LIST OF TASKS
A: In the passage on contemporary films, why do the writer's family-vacation film viewings have a remedial quality? Answer in one to three sentences.
B: Answer these questions from the passage on contemporary films, one line each:
(i) When does the writer usually see new, popular films?
(ii) Which film did everyone have to watch over vacation two years ago?
(iii) In the friend's description of that film, who in the huge family lacks magical powers?
C: Repeat the passage on contemporary films word for word, between "Like many Americans, pretty" and "our last meeting.", inclusive.

SELECTED PASSAGE

····················

Like many Americans, pretty much the only time I see new, popular, contemporary films these days—the latest family-friendly CGI gem, say, or the latest Oscar-winner, etc.—is over family vacations, when we're all looking for a way to pass the evening together. And since these occasions only come around so many times a year, they always have a remedial quality: we're trying to catch up with what some of us, or some of our friends, have already seen and raved about during the interval since our last meeting.
And with all these films lately, I seem to be having the same repetitive experience of let-down. Someone will highly recommend the film to me and explain its main theme. I will be instantly impressed. "That sounds amazing! So relevant! So on-point!" Then I will see the film, and it will feel strangely hollow. The resonant and appealing theme was there all right. But was there anything else? And if the theme was all there was to it, then what was the point of watching it, instead of just talking about it?
Two years ago, for instance, the de rigueur family film that everyone had to watch over their next vacation was Encanto. A friend sold me on it easily. "There's this girl who's part of this huge family and they all have magical powers—except her!" my friend said. "Oh my god!" I replied. "That's like me! That's like you! That's like all of us! So relatable! So perennial! The fundamental human dilemma—the universal insecurity of every member of every family—what if I'm not the special one?!"

····················

RECORDED INFORMATION
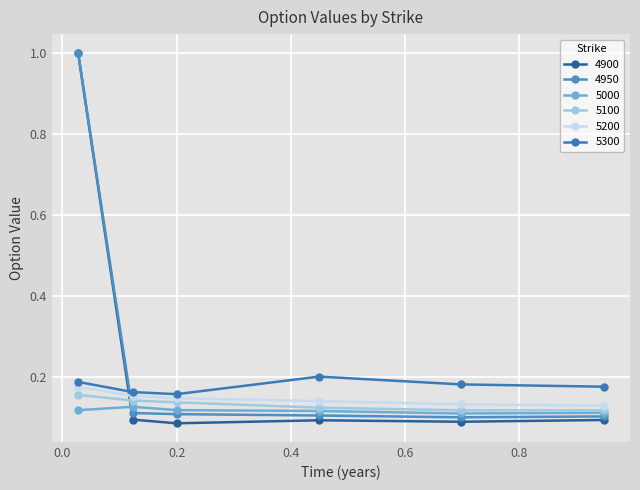

What is the maximum value for 4950?

1.0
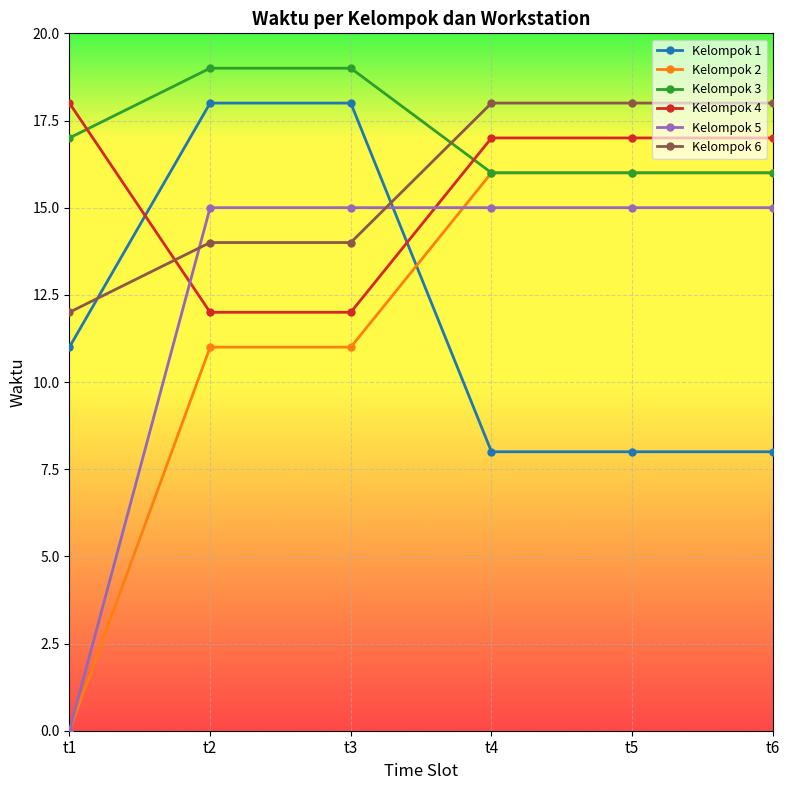

What is the value of the Kelompok 1 point at the 5th from the left?

8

····················

ANSWERS GIVEN
A: These vacations come around only so many times a year. When they do, the family is trying to catch up on films that some of them, or their friends, have already seen and raved about since the last meeting.

B:
(i) Over family vacations.
(ii) Encanto.
(iii) The girl.

C:
Like many Americans, pretty much the only time I see new, popular, contemporary films these days—the latest family-friendly CGI gem, say, or the latest Oscar-winner, etc.—is over family vacations, when we're all looking for a way to pass the evening together. And since these occasions only come around so many times a year, they always have a remedial quality: we're trying to catch up with what some of us, or some of our friends, have already seen and raved about during the interval since our last meeting.